The first step is to load our model onto the GPU for faster inference. Note that we load the model and tokenizer separately (although that isn't always necessary).

Phi-3 family of small language and multi-modal models. Language models are available in short- and long-context lengths.
https://huggingface.co/collections/microsoft/phi-3-6626e15e9585a200d2d761e3


In [5]:
from transformers import AutoModelForCausalLM, AutoTokenizer

# Load model and tokenizer
model = AutoModelForCausalLM.from_pretrained(
    "microsoft/Phi-3-mini-4k-instruct",
    device_map="cuda",
    torch_dtype="auto",
    trust_remote_code=True,
)
tokenizer = AutoTokenizer.from_pretrained("microsoft/Phi-3-mini-4k-instruct")

Note that we assume you have an NVIDIA GPU (device_map="cuda") but you can choose a different device instead. 

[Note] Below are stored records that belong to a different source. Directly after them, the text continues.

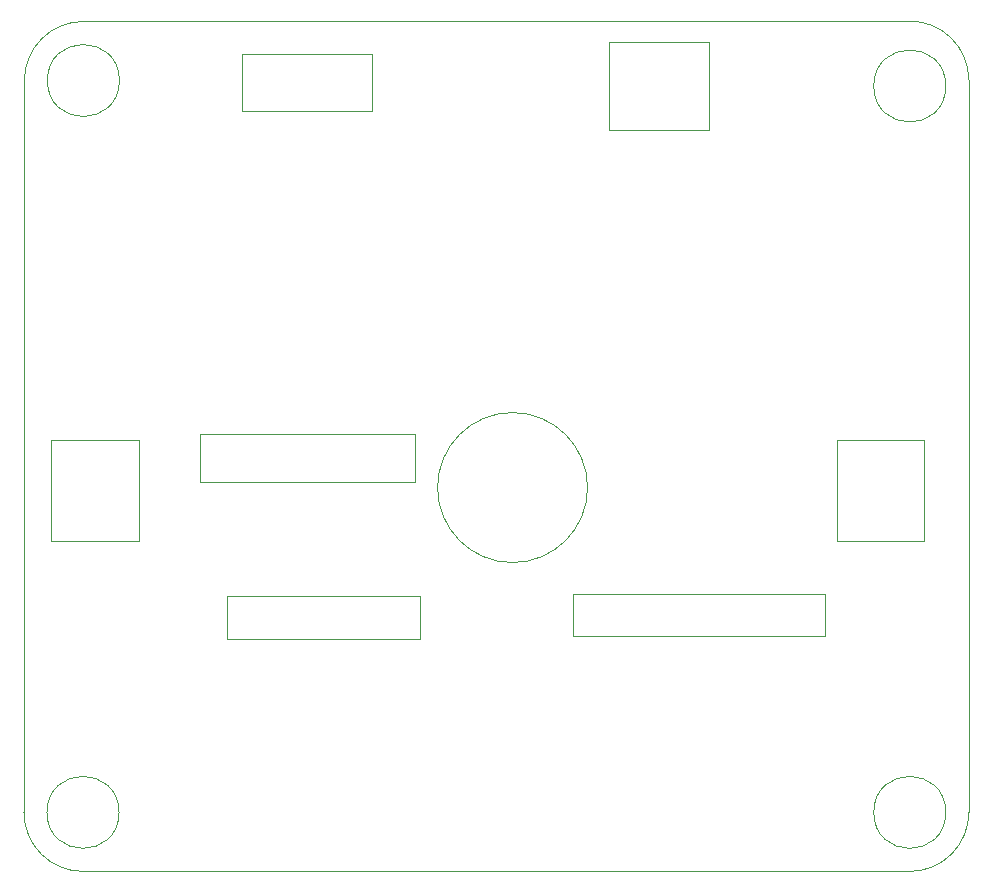
<source format=gbr>
%TF.GenerationSoftware,KiCad,Pcbnew,8.0.5*%
%TF.CreationDate,2025-01-31T12:13:52-06:00*%
%TF.ProjectId,DRAG_SUBSCALE_WIRING,44524147-5f53-4554-9253-43414c455f57,rev?*%
%TF.SameCoordinates,Original*%
%TF.FileFunction,Other,User*%
%FSLAX46Y46*%
G04 Gerber Fmt 4.6, Leading zero omitted, Abs format (unit mm)*
G04 Created by KiCad (PCBNEW 8.0.5) date 2025-01-31 12:13:52*
%MOMM*%
%LPD*%
G01*
G04 APERTURE LIST*
%ADD10C,0.050000*%
%TA.AperFunction,Profile*%
%ADD11C,0.050000*%
%TD*%
G04 APERTURE END LIST*
D10*
%TO.C,H2*%
X215050000Y-69000000D02*
G75*
G02*
X208950000Y-69000000I-3050000J0D01*
G01*
X208950000Y-69000000D02*
G75*
G02*
X215050000Y-69000000I3050000J0D01*
G01*
%TO.C,H1*%
X145085534Y-68535534D02*
G75*
G02*
X138985534Y-68535534I-3050000J0D01*
G01*
X138985534Y-68535534D02*
G75*
G02*
X145085534Y-68535534I3050000J0D01*
G01*
%TO.C,H4*%
X215050000Y-130500000D02*
G75*
G02*
X208950000Y-130500000I-3050000J0D01*
G01*
X208950000Y-130500000D02*
G75*
G02*
X215050000Y-130500000I3050000J0D01*
G01*
%TO.C,BNO_055*%
X154200000Y-112200000D02*
X154200000Y-115800000D01*
X154200000Y-115800000D02*
X170500000Y-115800000D01*
X170500000Y-112200000D02*
X154200000Y-112200000D01*
X170500000Y-115800000D02*
X170500000Y-112200000D01*
%TO.C,J2*%
X186500000Y-65300000D02*
X186500000Y-72700000D01*
X186500000Y-72700000D02*
X195000000Y-72700000D01*
X195000000Y-65300000D02*
X186500000Y-65300000D01*
X195000000Y-72700000D02*
X195000000Y-65300000D01*
%TO.C,R1*%
X151930000Y-98450000D02*
X151930000Y-102550000D01*
X151930000Y-102550000D02*
X170070000Y-102550000D01*
X170070000Y-98450000D02*
X151930000Y-98450000D01*
X170070000Y-102550000D02*
X170070000Y-98450000D01*
%TO.C,BMP_390*%
X183500000Y-112000000D02*
X204850000Y-112000000D01*
X183500000Y-115550000D02*
X183500000Y-112000000D01*
X204850000Y-112000000D02*
X204850000Y-115550000D01*
X204850000Y-115550000D02*
X183500000Y-115550000D01*
%TO.C,J4*%
X155500000Y-66300000D02*
X155500000Y-71100000D01*
X155500000Y-71100000D02*
X166500000Y-71100000D01*
X166500000Y-66300000D02*
X155500000Y-66300000D01*
X166500000Y-71100000D02*
X166500000Y-66300000D01*
%TO.C,H3*%
X145050000Y-130500000D02*
G75*
G02*
X138950000Y-130500000I-3050000J0D01*
G01*
X138950000Y-130500000D02*
G75*
G02*
X145050000Y-130500000I3050000J0D01*
G01*
%TO.C,J1*%
X205800000Y-99000000D02*
X205800000Y-107500000D01*
X205800000Y-107500000D02*
X213200000Y-107500000D01*
X213200000Y-99000000D02*
X205800000Y-99000000D01*
X213200000Y-107500000D02*
X213200000Y-99000000D01*
%TO.C,BZ1*%
X184720785Y-103000000D02*
G75*
G02*
X172020785Y-103000000I-6350000J0D01*
G01*
X172020785Y-103000000D02*
G75*
G02*
X184720785Y-103000000I6350000J0D01*
G01*
%TO.C,J3*%
X139300000Y-99000000D02*
X139300000Y-107500000D01*
X139300000Y-107500000D02*
X146700000Y-107500000D01*
X146700000Y-99000000D02*
X139300000Y-99000000D01*
X146700000Y-107500000D02*
X146700000Y-99000000D01*
%TD*%
D11*
X137000000Y-130500000D02*
X137035534Y-68535534D01*
X217000000Y-130500000D02*
G75*
G02*
X212000000Y-135500000I-5000000J0D01*
G01*
X212000000Y-135500000D02*
X142000000Y-135500000D01*
X142000000Y-135500000D02*
G75*
G02*
X137000000Y-130500000I0J5000000D01*
G01*
X142035534Y-63535534D02*
X212000000Y-63500000D01*
X217000000Y-68500000D02*
X217000000Y-130500000D01*
X137035534Y-68535534D02*
G75*
G02*
X142035534Y-63535534I4999966J34D01*
G01*
X212000000Y-63500000D02*
G75*
G02*
X217000000Y-68500000I0J-5000000D01*
G01*
M02*

</source>
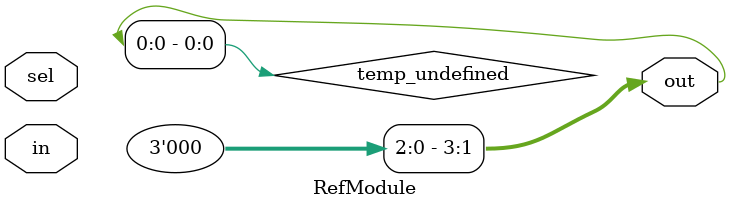
<source format=sv>

module RefModule (
  input [1023:0] in,
  input [7:0] sel,
  output [3:0] out
);

  assign out = temp_undefined;

endmodule


</source>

Although we can now use the model and tokenizer directly, it's much easier to wrap it in a `pipeline` object:

In [2]:
from transformers import pipeline

# Create a pipeline
generator = pipeline(
    "text-generation",
    model=model,
    tokenizer=tokenizer,
    return_full_text=False,
    max_new_tokens=500,
    do_sample=False
)


* `return_full_text` By setting this to False, the prompt will not be returned but merely the output of the model.
* `max_new_tokens` The maximum number of tokens the model will generate. By setting a limit, we prevent long and unwieldy output as some models might continue generating output until they reach their context window.
* * `do_sample` Whether the model uses a sampling strategy to choose the next token. By setting this to False, the model will always select the next most probable token. 

Finally, we create our prompt as a user and give it to the model:

In [4]:
# The prompt (user input / query)
messages = [
    {"role": "user", "content": "Create a funny joke about chickens."}
]

# Generate output
output = generator(messages)
print(output[0]["generated_text"])

 Why did the chicken join the band? Because it had the drumsticks!